START Input data

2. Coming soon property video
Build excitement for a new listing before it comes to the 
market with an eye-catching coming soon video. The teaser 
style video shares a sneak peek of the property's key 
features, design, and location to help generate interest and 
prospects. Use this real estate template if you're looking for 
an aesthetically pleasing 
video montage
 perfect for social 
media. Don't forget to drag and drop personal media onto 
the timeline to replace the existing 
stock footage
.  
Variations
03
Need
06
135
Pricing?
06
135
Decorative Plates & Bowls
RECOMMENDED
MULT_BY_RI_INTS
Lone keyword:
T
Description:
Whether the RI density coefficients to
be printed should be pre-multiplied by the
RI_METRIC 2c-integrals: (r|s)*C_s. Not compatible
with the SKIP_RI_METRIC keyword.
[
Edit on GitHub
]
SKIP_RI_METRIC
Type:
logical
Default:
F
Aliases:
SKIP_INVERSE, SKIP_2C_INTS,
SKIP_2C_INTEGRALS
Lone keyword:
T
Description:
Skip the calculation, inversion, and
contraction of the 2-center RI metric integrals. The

END Input data
START Input data

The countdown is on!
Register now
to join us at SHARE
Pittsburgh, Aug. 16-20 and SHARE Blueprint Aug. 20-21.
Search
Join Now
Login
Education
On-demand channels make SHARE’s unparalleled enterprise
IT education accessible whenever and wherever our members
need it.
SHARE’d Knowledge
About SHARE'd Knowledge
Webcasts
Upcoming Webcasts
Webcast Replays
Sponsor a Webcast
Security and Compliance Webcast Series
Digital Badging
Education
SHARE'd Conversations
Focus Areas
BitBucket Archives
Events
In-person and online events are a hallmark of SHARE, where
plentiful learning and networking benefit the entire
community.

END Input data
START Input data

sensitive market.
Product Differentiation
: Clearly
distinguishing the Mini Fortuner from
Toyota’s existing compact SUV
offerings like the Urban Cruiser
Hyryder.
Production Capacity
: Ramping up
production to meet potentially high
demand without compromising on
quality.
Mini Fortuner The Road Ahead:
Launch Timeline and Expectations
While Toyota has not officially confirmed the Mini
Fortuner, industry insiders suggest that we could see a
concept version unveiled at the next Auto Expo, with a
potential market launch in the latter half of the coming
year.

END Input data

Action item:
Looking through the records, copy out every line in which the word "property" is found.

Answer for this exercise:
2. Coming soon property video
style video shares a sneak peek of the property's key 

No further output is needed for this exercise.